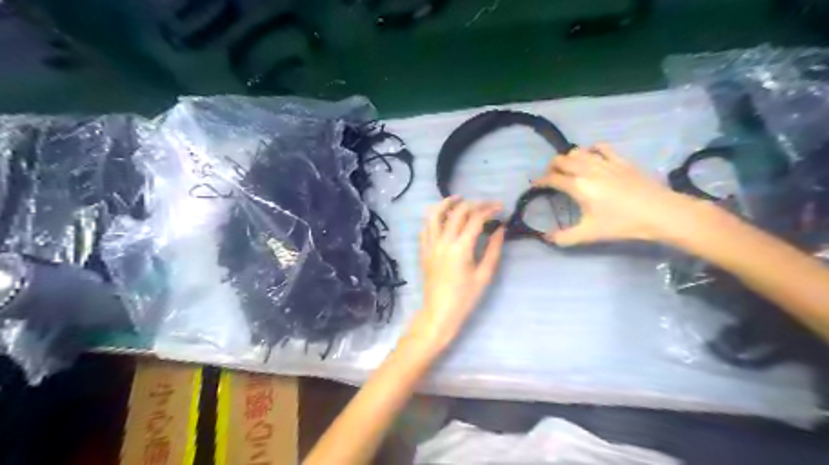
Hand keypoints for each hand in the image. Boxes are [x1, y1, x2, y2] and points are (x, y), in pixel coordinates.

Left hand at [407, 196, 505, 352]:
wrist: (439, 313)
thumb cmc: (465, 298)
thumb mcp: (484, 275)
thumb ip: (493, 249)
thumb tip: (500, 229)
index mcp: (461, 248)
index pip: (475, 219)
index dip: (489, 209)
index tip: (500, 208)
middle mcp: (443, 242)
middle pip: (457, 212)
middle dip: (474, 204)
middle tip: (486, 205)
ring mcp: (430, 245)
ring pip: (435, 214)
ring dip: (447, 203)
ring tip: (459, 198)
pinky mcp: (423, 251)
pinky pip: (425, 228)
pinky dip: (434, 217)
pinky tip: (442, 216)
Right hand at [535, 143, 694, 246]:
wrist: (659, 212)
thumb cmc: (622, 223)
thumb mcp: (589, 234)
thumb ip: (564, 237)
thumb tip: (546, 238)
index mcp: (577, 186)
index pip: (551, 178)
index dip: (539, 181)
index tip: (534, 185)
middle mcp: (587, 169)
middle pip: (561, 160)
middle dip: (551, 167)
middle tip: (550, 178)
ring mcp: (605, 162)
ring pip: (578, 151)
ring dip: (568, 158)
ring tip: (569, 169)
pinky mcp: (621, 160)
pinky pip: (601, 147)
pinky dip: (591, 150)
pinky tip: (592, 157)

====

- _Work to complete_:
Only the text of the records belongs in the answer; reproduce it verbatim, with no pictures.

- _Output below_:
Hand keypoints for each hand in the image. Boxes are [x1, y1, x2, y2] and points are (x, y), in pixel coordinates.

Left hand at [407, 196, 505, 352]:
wrist: (439, 313)
thumb cmc: (465, 298)
thumb mcp: (484, 275)
thumb ip: (493, 249)
thumb tip: (500, 229)
index mcp: (461, 248)
index pip: (475, 219)
index dip: (489, 209)
index tip: (500, 208)
middle mcp: (443, 242)
middle pip: (457, 212)
middle dip: (474, 204)
middle tip: (486, 205)
ring mcp: (430, 245)
ring pip: (435, 214)
ring dip: (447, 203)
ring tip: (459, 198)
pinky mcp: (423, 251)
pinky pip: (425, 228)
pinky dip: (434, 217)
pinky tip: (442, 216)
Right hand at [535, 143, 694, 246]:
wrist: (659, 212)
thumb cmc: (622, 223)
thumb mcp: (589, 234)
thumb ip: (564, 237)
thumb tip: (546, 238)
index mcp: (577, 186)
index pip: (551, 178)
index dip: (539, 181)
index tip: (534, 185)
middle mcp: (587, 169)
middle pip: (561, 160)
middle dip: (551, 167)
middle tip: (550, 178)
ring mcp: (605, 162)
ring pip: (578, 151)
ring dip: (568, 158)
ring tip: (569, 169)
pinky mcp: (621, 160)
pinky pip: (601, 147)
pinky dip: (591, 150)
pinky tip: (592, 157)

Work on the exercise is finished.